Exercise goal: Please set out the lines below as a numbered list, leaving out any blank lines.

Dataset extract:

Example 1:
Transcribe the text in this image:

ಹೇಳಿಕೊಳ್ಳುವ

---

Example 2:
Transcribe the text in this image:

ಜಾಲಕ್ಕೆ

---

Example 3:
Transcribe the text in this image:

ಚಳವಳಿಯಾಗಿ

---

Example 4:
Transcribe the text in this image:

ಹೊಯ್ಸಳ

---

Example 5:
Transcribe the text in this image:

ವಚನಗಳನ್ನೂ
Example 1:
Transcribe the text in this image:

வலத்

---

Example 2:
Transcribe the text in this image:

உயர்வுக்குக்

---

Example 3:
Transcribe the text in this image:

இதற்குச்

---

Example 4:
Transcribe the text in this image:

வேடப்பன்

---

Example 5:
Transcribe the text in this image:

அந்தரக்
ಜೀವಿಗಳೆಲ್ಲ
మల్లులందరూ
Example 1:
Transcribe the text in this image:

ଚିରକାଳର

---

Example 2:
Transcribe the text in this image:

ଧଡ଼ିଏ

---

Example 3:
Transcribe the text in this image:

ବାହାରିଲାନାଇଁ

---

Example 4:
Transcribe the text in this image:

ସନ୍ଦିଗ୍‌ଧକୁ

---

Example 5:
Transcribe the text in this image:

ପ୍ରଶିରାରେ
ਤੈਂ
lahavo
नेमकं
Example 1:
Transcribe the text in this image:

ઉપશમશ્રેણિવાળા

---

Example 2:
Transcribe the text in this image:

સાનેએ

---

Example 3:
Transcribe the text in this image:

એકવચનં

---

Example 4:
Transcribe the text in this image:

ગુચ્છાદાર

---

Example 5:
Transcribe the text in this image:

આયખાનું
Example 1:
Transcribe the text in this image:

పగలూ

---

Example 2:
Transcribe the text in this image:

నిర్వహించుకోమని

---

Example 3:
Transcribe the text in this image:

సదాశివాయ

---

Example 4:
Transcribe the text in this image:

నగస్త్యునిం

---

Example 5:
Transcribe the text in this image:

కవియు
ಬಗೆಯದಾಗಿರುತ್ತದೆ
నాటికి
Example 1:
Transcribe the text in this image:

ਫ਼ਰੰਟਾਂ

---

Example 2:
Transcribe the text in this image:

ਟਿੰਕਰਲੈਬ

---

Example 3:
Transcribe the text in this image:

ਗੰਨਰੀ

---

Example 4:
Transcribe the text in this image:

Full answer:
1. Example 1:
2. Transcribe the text in this image:
3. ಹೇಳಿಕೊಳ್ಳುವ
4. ---
5. Example 2:
6. Transcribe the text in this image:
7. ಜಾಲಕ್ಕೆ
8. ---
9. Example 3:
10. Transcribe the text in this image:
11. ಚಳವಳಿಯಾಗಿ
12. ---
13. Example 4:
14. Transcribe the text in this image:
15. ಹೊಯ್ಸಳ
16. ---
17. Example 5:
18. Transcribe the text in this image:
19. ವಚನಗಳನ್ನೂ
20. Example 1:
21. Transcribe the text in this image:
22. வலத்
23. ---
24. Example 2:
25. Transcribe the text in this image:
26. உயர்வுக்குக்
27. ---
28. Example 3:
29. Transcribe the text in this image:
30. இதற்குச்
31. ---
32. Example 4:
33. Transcribe the text in this image:
34. வேடப்பன்
35. ---
36. Example 5:
37. Transcribe the text in this image:
38. அந்தரக்
39. ಜೀವಿಗಳೆಲ್ಲ
40. మల్లులందరూ
41. Example 1:
42. Transcribe the text in this image:
43. ଚିରକାଳର
44. ---
45. Example 2:
46. Transcribe the text in this image:
47. ଧଡ଼ିଏ
48. ---
49. Example 3:
50. Transcribe the text in this image:
51. ବାହାରିଲାନାଇଁ
52. ---
53. Example 4:
54. Transcribe the text in this image:
55. ସନ୍ଦିଗ୍‌ଧକୁ
56. ---
57. Example 5:
58. Transcribe the text in this image:
59. ପ୍ରଶିରାରେ
60. ਤੈਂ
61. lahavo
62. नेमकं
63. Example 1:
64. Transcribe the text in this image:
65. ઉપશમશ્રેણિવાળા
66. ---
67. Example 2:
68. Transcribe the text in this image:
69. સાનેએ
70. ---
71. Example 3:
72. Transcribe the text in this image:
73. એકવચનં
74. ---
75. Example 4:
76. Transcribe the text in this image:
77. ગુચ્છાદાર
78. ---
79. Example 5:
80. Transcribe the text in this image:
81. આયખાનું
82. Example 1:
83. Transcribe the text in this image:
84. పగలూ
85. ---
86. Example 2:
87. Transcribe the text in this image:
88. నిర్వహించుకోమని
89. ---
90. Example 3:
91. Transcribe the text in this image:
92. సదాశివాయ
93. ---
94. Example 4:
95. Transcribe the text in this image:
96. నగస్త్యునిం
97. ---
98. Example 5:
99. Transcribe the text in this image:
100. కవియు
101. ಬಗೆಯದಾಗಿರುತ್ತದೆ
102. నాటికి
103. Example 1:
104. Transcribe the text in this image:
105. ਫ਼ਰੰਟਾਂ
106. ---
107. Example 2:
108. Transcribe the text in this image:
109. ਟਿੰਕਰਲੈਬ
110. ---
111. Example 3:
112. Transcribe the text in this image:
113. ਗੰਨਰੀ
114. ---
115. Example 4:
116. Transcribe the text in this image:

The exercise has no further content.